В Париже я исчерпала все возможности к тому, чтоб, как я говорила, пополнить свое образование знакомством с творениями лучших художников в области скульптуры, живописи и архитектуры. Я уже говорила, какое вдохновенное чувство я испытала в соборе Парижской богоматери.

Не к тюремной ли психологии относится глубокое впечатление, которое в Париже произвели на меня две скульптуры: в Лувре — группа Уголино и его детей, осужденных на голодную смерть, а в Люксембурге — статуя женщины, приникшей к земле, на обнаженной спине которой каждый мускул, каждая фибра говорят о скорби, как в драматической игре Шаляпина говорят его пальцы.

Не та ли психология сказывалась и в том, что потом на всем пространстве Европы ничто не действовало так на мое воображение и не казалось похожим на прекрасную меланхолическую поэму, как ее мертвые города: когда-то шумный, многолюдный торговый порт, а ныне «Мертвый город» Брюгге с его безмолвными, без единого прохожего, безлюдными улицами, застывшими каналами, пустынным монастырем бегинок и дремлющем «Озером Любви», и когда-то тоже живая, а ныне из-под многовекового пепла освобожденная, сказочная Помпея с ее странными улицами, непонятными полуразрушенными домами, в которых живы только прекрасные фрески, блистающие свежестью красок, а люди лежат в музее в позах, в которых их застал горячий пепел, извергнутый Везувием.

Из Парижа я поехала в «Марбах» и пробыла в этой санатории месяц. Меня лечили легким массажем, ваннами, электрическим душем. Этот последний, мне кажется, имел очень благодетельное действие на мои нервы.
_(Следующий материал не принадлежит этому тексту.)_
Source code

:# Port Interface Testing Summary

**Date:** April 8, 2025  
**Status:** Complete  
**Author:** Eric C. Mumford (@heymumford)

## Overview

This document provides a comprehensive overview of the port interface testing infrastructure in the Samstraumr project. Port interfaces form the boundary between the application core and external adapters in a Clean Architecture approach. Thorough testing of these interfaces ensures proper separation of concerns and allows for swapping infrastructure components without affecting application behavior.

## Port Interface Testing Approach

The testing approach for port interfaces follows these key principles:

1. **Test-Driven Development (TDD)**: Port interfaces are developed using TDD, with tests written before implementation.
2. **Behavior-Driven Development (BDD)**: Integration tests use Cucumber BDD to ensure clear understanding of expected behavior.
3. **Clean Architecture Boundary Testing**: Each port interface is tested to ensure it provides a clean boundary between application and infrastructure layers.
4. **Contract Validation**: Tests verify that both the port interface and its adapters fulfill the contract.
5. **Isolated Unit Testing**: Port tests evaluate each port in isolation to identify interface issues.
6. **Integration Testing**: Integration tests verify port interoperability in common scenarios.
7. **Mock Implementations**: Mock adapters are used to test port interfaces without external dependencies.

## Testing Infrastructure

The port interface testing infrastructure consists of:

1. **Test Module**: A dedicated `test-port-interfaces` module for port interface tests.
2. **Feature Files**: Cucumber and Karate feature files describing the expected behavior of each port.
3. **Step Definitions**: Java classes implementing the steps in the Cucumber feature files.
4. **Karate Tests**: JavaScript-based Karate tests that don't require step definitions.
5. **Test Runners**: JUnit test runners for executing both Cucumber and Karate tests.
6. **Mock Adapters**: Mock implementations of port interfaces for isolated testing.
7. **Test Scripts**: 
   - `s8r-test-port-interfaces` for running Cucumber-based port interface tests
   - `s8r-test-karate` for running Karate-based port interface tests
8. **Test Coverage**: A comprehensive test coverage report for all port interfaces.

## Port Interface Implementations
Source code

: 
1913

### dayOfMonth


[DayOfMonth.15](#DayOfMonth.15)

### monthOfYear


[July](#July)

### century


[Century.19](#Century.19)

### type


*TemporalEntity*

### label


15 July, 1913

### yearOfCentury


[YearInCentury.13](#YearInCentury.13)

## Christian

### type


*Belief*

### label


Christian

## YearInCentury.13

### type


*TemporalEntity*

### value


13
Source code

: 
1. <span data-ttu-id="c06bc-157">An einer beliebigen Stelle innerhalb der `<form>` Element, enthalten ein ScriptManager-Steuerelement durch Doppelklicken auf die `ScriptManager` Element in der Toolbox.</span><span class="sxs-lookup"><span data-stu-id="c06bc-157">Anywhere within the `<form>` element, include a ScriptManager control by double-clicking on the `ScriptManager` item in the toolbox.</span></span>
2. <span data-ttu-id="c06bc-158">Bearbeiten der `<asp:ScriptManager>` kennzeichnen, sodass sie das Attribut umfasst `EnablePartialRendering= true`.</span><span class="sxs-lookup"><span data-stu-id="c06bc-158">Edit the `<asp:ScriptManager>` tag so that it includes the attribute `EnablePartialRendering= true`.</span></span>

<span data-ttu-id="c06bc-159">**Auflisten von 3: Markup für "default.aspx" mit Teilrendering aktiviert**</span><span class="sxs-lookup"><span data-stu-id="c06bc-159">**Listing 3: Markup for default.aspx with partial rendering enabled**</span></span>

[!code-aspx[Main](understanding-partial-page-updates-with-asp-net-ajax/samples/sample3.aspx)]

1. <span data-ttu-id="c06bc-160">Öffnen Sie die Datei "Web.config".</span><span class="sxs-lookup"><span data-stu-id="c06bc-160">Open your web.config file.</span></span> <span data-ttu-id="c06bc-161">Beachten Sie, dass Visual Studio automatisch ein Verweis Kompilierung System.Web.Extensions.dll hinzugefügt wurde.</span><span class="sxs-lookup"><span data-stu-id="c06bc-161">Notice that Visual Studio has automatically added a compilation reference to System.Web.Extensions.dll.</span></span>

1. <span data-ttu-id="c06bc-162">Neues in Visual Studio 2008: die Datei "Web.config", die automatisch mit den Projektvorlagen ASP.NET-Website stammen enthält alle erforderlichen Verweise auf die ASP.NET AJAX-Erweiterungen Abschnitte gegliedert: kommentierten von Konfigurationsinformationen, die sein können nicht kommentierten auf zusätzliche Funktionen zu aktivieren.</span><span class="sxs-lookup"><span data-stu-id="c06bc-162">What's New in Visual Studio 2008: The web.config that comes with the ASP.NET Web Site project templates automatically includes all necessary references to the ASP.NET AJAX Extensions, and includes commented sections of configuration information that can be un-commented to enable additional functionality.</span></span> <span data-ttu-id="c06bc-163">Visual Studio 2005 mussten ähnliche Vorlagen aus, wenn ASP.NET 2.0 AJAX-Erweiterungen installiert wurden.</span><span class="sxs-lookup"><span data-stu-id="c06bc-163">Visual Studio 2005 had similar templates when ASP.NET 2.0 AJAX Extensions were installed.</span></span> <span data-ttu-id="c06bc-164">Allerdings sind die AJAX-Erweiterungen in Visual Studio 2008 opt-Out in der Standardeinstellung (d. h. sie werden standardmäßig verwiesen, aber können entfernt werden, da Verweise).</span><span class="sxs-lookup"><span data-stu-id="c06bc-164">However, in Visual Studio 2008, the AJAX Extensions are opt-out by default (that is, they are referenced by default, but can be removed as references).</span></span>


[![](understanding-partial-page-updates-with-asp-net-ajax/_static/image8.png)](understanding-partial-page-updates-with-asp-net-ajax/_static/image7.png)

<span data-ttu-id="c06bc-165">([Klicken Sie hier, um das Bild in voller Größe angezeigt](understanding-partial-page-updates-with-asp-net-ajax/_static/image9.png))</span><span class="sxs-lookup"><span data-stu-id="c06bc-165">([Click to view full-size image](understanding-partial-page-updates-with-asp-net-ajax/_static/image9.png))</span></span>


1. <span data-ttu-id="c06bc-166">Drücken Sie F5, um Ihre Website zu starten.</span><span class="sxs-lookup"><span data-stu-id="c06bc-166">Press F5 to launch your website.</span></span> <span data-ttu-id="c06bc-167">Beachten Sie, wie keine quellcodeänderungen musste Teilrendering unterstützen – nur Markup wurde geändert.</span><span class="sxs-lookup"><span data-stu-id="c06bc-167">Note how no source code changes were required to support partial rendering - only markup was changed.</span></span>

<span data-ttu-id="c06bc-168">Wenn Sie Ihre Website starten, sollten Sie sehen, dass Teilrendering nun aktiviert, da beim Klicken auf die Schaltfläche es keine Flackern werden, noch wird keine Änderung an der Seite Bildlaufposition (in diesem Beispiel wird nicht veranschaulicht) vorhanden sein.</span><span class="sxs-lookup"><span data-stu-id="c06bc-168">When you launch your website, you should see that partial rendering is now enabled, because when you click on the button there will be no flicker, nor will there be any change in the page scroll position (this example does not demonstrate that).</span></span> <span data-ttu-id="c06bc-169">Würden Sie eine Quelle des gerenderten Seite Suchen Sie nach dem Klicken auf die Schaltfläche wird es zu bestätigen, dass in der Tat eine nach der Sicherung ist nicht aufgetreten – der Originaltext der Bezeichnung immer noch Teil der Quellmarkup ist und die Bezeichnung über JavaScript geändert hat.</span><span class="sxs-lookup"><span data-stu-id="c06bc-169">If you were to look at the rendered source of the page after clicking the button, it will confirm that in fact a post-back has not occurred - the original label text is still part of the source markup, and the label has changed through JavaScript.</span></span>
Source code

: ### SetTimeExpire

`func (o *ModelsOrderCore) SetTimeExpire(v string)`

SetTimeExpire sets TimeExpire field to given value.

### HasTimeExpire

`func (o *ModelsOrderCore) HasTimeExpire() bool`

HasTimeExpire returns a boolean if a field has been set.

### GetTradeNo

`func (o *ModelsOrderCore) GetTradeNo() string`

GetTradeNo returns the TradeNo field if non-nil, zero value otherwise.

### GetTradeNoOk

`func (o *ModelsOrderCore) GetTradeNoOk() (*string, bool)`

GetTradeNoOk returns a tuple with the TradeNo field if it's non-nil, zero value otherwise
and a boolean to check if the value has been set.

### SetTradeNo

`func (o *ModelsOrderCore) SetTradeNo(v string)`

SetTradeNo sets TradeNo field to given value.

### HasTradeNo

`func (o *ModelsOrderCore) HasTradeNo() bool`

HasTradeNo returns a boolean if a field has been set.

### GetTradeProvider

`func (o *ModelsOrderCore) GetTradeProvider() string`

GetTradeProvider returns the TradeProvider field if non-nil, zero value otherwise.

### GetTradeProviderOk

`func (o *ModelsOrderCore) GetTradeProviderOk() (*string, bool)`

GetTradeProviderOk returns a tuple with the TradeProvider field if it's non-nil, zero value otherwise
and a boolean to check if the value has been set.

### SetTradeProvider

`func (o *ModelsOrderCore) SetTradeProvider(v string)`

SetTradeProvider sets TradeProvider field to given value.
Теперь можно было ехать в Россию. Но я боялась, что там меня тотчас отправят в какой-нибудь медвежий угол, и я окажусь в условиях, в каких была до отъезда за границу. Поэтому для моего жительства, на первых порах, мы выбрали Финляндию. Оттуда я могла через братьев хлопотать о Петербурге и в случае необходимости выехать обратно за границу без хлопот о паспорте, который остался бы у меня.